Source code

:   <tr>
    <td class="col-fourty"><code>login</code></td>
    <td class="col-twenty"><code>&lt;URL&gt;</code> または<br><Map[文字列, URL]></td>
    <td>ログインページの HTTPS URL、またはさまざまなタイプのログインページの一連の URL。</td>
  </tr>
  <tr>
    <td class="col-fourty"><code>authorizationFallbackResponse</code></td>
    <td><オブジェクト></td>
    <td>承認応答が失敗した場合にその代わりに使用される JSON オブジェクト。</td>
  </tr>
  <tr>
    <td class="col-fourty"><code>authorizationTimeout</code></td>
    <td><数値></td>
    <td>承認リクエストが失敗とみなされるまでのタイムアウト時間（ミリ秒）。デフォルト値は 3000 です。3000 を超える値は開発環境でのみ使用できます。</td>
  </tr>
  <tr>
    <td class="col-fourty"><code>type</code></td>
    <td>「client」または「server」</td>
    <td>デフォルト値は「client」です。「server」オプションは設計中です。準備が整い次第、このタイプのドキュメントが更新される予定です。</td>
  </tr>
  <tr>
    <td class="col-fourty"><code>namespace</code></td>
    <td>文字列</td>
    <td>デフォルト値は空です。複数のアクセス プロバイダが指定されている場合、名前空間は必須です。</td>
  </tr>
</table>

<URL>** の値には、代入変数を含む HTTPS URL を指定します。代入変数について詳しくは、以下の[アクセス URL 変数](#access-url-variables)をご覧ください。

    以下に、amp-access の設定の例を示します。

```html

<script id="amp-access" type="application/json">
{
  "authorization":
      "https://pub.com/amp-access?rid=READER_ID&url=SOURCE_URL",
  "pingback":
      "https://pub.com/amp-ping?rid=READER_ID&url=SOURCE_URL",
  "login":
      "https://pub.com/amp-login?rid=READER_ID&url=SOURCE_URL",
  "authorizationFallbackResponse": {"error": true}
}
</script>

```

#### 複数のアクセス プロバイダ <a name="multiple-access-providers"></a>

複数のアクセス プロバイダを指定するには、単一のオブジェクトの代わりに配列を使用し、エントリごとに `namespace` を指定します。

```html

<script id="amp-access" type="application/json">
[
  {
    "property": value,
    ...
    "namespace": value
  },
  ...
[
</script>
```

What you are asked to do:
Return all lines from the data above with "code" in them.

Solution to this exercise:
Source code
    <td class="col-fourty"><code>login</code></td>
    <td class="col-twenty"><code>&lt;URL&gt;</code> または<br><Map[文字列, URL]></td>
    <td class="col-fourty"><code>authorizationFallbackResponse</code></td>
    <td class="col-fourty"><code>authorizationTimeout</code></td>
    <td class="col-fourty"><code>type</code></td>
    <td class="col-fourty"><code>namespace</code></td>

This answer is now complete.